### EXERCISE SET
1. Repeat the passage of the zero waste text between "Having less waste" and "peelings into compost.", inclusive, switching "compost" to "mulch".
2. Answer these questions about the zero waste text:
(a) What is the cost of disposing of waste in landfill per tonne?
(b) Where has the mechanical biological plant been built?
(c) How many volunteers helped the Co-op collect litter on World Environment Day?

### READING TEXT

Skip to content

Zero waste by 2030

This is Wiltshire’s aim in the Core Strategy to 2026.

The current cost of managing all the waste in Wiltshire is around £30 million a year, and there is a need to reduce costs. Diverting waste from landfill where the cost of disposal is nearly £100 per tonne is all important.

Reduce, Reuse, Recycle

Having less waste to manage is one answer and the co-operation of households and businesses makes all the difference. The Council web-site for waste is much improved and more recyclables are being collected. Having them cleaned and sorted makes managing waste much easier.

There is also more re-use. Furniture and white goods are being repaired so they can benefit many people and a greater variety of plastics is being recycled. Green waste is collected to make compost. Food waste is not collected yet but there is an increase in the use of green joannas for turning vegetable peelings into compost.

While efforts have been made to reduce plastic packaging there is still a lot of it. It is not easy to buy goods in supermarkets without it so this is an area where there is still progress to be made. Some health stores have shown the way by having containers for dry goods such as rice and pulses from which the shopper’s own bag or a paper bag can be filled.

The Co-op reports that they have made 1000 ECO bricks with used plastic, changed to compostable bags, reduced the use of 1,350 tonnes of plastic for own brand items and helped to collect 383 bags of litter on World Environment Day with the help of 742 volunteers and 388 school children. They are hoping to eliminate black and dark plastic by 2020.

The lockdown caused by the Covid crisis has shown what it can be like to be without noise and pollution and this is an exciting time for renewable energy with all the new discoveries. Powershare Energy has found a way of producing hydrogen for lorries from waste plastic and can take the sorts of plastic that have not been able to be reused previously.

A mechanical biological plant has been built at Westbury that sorts and treats waste with people handling machines behind glass screens inside an enclosed building. The end product is safe dry fuel which used to be shipped to Germany and then burnt to produce energy. Wiltshire Council has given the go ahead to an adjacent plant so the fuel can produce energy for the grid locally. This will avoid the need for long distance transport by road and sea.

Litter problem

It is bad news for farmers and for the Council whenever there is a change to Household Recycling Centres. Inevitably gateways are filled with waste dumped by those who have found the Centre closed. There is no doubt that having efficient local HRCs increases the recycling and reuse of waste rather than putting it into black bags for more expensive treatment. Payments for the return of bottles, both glass and plastic, might bring the incentive to pick them up rather than throw them away.

Hopefully we are moving to better solutions and the aim for zero waste does not seem so extraordinary as when it was first put forward some years ago by campaigners and in 2009 by Wiltshire Council.

### DATA
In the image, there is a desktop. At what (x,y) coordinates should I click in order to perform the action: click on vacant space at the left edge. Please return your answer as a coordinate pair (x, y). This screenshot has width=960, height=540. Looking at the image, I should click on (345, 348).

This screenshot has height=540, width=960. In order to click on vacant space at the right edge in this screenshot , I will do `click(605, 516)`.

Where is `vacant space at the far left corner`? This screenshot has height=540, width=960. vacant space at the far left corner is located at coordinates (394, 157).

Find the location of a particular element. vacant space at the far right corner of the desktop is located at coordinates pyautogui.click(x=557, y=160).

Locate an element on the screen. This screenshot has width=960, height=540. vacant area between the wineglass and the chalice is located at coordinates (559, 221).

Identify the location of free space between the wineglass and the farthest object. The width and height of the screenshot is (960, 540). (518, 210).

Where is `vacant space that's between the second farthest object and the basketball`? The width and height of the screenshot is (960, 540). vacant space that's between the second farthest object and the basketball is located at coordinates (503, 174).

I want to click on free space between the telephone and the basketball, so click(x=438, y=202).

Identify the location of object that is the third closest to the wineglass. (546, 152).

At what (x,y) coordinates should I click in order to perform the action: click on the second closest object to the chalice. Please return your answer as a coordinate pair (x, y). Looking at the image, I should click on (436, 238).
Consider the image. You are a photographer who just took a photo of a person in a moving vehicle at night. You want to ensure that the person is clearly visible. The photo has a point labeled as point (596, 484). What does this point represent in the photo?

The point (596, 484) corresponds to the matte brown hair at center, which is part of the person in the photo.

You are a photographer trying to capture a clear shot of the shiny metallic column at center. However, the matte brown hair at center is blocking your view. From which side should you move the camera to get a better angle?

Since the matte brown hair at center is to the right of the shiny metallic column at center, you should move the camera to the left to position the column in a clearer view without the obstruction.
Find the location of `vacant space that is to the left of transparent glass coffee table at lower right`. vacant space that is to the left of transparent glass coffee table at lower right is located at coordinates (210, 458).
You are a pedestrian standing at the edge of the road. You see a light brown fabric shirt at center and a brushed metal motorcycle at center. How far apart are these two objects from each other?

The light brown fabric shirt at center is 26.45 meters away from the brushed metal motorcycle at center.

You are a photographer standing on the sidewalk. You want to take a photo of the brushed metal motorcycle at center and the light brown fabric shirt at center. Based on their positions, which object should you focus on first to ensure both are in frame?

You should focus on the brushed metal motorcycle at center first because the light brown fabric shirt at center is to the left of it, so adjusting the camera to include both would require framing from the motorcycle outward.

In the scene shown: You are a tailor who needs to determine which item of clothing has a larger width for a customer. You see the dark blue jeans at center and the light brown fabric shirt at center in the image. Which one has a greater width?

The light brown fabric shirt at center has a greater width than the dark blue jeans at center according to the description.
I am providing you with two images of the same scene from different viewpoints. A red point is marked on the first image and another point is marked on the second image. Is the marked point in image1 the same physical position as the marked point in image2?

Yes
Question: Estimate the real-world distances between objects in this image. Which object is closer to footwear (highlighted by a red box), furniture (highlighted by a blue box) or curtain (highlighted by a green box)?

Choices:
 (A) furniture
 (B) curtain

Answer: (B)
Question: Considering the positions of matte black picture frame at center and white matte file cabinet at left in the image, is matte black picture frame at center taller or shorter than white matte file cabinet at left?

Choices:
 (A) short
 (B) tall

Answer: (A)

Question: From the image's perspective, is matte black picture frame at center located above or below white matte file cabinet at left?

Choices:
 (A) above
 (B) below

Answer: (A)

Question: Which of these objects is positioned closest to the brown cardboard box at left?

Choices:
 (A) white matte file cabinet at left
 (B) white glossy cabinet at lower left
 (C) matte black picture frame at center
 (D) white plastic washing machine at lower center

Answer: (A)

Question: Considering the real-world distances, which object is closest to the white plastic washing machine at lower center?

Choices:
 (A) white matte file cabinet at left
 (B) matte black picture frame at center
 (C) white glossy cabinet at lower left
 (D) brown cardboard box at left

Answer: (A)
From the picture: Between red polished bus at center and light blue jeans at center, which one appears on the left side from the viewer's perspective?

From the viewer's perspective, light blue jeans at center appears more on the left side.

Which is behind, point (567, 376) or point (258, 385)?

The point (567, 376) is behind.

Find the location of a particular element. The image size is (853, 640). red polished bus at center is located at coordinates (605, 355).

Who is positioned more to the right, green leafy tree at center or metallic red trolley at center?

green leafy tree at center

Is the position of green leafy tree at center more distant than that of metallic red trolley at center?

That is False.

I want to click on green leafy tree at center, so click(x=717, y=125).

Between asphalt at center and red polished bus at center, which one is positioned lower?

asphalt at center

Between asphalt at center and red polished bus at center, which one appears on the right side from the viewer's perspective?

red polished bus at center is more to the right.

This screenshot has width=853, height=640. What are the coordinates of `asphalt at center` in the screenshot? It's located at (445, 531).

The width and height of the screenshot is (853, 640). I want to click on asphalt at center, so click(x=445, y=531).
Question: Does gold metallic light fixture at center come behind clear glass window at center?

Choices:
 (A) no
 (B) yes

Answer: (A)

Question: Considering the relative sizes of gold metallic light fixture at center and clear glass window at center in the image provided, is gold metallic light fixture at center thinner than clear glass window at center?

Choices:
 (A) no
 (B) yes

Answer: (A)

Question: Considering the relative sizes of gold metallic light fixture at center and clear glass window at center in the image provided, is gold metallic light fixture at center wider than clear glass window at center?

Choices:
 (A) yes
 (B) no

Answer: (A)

### EXPECTED RESPONSES
1.
Having less waste to manage is one answer and the co-operation of households and businesses makes all the difference. The Council web-site for waste is much improved and more recyclables are being collected. Having them cleaned and sorted makes managing waste much easier.

There is also more re-use. Furniture and white goods are being repaired so they can benefit many people and a greater variety of plastics is being recycled. Green waste is collected to make mulch. Food waste is not collected yet but there is an increase in the use of green joannas for turning vegetable peelings into mulch.

2.
(a) Nearly £100 per tonne.
(b) At Westbury.
(c) 742 volunteers.